In a statement on the second anniversary of note ban, Gandhi said November 8 would “go down in the history of India as a day of infamy”. “Two years ago, on this day, Prime Minister Modi unleashed the tyranny of demonetisation on the nation. At eight that night, he appeared on television to deliver a unilateral announcement, that we now know didn’t even have the support of his own economic advisers,” he said.
Calling demonetisation a “unique tragedy”, Gandhi said “Mr Modi took 86% of India's currency out of circulation, bringing our economy to a grinding halt” when he took the decision.
“Demonetisation was a tragedy. India has faced many tragedies in its past. Many a time have envious, external enemies tried to hurt us. But demonetisation is unique in the history of our tragedies because it was a self-inflicted, suicidal attack that destroyed millions of lives and ruined thousands of India's small businesses,” he said, adding: “The worst hit by demonetisation were the poorest of the poor, forced to queue for days to exchange their meagre savings.”
The Congress chief said since 2016, “economists around the world have analysed the crippling impact of demonetisation, concluding that demonetisation was an unmitigated disaster that didn't meet a single of its stated objectives”.
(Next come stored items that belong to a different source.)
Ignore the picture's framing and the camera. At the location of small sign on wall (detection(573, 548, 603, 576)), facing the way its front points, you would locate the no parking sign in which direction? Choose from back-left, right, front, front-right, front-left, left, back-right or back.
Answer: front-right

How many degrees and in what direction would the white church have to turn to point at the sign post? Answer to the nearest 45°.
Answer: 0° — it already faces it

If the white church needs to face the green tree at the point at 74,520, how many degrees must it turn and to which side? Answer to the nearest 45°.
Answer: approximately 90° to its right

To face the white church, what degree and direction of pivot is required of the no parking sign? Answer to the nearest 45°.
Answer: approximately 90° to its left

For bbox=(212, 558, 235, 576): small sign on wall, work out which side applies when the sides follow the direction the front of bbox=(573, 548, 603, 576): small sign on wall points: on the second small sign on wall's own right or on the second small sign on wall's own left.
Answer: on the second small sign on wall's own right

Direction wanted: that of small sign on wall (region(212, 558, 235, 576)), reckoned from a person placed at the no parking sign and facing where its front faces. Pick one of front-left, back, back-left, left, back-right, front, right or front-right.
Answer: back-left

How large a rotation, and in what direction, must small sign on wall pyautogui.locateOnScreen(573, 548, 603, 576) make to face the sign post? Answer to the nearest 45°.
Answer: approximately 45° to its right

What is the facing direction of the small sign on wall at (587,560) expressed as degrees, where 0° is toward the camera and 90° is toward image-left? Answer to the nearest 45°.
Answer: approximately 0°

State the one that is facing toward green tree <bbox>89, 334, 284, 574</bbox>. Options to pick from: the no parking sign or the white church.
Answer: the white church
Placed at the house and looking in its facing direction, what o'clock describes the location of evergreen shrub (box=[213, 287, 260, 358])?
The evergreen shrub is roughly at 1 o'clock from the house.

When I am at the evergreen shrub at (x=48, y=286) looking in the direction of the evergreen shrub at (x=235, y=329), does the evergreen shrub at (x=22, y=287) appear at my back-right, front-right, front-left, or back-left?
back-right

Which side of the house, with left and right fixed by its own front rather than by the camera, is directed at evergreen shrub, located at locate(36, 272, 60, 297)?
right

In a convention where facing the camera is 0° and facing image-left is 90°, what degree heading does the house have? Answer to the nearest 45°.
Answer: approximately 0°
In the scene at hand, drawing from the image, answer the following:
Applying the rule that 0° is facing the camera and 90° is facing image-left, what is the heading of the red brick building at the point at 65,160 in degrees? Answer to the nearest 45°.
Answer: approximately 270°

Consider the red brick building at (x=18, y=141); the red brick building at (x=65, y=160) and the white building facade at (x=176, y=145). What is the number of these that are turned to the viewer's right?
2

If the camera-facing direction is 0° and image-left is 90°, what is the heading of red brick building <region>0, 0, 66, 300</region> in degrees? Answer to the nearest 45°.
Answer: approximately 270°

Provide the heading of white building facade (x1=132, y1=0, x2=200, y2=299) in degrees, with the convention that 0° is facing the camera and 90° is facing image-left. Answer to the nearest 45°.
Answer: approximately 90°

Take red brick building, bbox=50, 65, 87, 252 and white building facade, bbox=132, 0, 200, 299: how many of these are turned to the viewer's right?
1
“And the list of these supposed objectives has grown over time. From a war against counterfeit currency and terrorism, to permanently removing the scourge of black money; from increasing savings to forcing a shift to digital transactions; not a single stated objective of the government's has been met,” he said.
Gandhi added that “more than a hundred and twenty Indians died in those queues. We must never forget them. Millions of small and medium businesses were smashed and the entire informal sector devastated”.
The Congress chief said, “On the second anniversary of the Prime Minister's monumental blunder, the Government’s spin-doctors, including our incompetent Finance Minister, have the unenviable task of defending an indefensible, criminal policy.” He added that “Modi's demonetisation cost India over one and a half million jobs and wiped out at least 1% from our GDP”.
Gandhi said India would discover, “no matter how the government tries to hide it”, that demonetisation wasn’t “just an ill-conceived and poorly executed economic policy with innocent intent, but a carefully planned, criminal financial scam”.
He said the Indian people would not rest till the full truth about demonetisation was not out.
Gandhi also tweeted in Hindi to call demonetisation a planned "brutal conspiracy" and a "shrewd scheme" to convert the black money of Modi's "suit-booted friends". He added that there was nothing innocent about this "scam" and claimed that drawing any other meaning out of it was an insult to the intelligence of the nation.
The Congress chief’s remarks came after former Prime Minister Manmohan Singh's scathing assessment of the demonetisation exercise. He said the "scars and wounds" it caused are getting more visible with time and the decision's second anniversary is a day to remember how "economic misadventures" can roil the nation.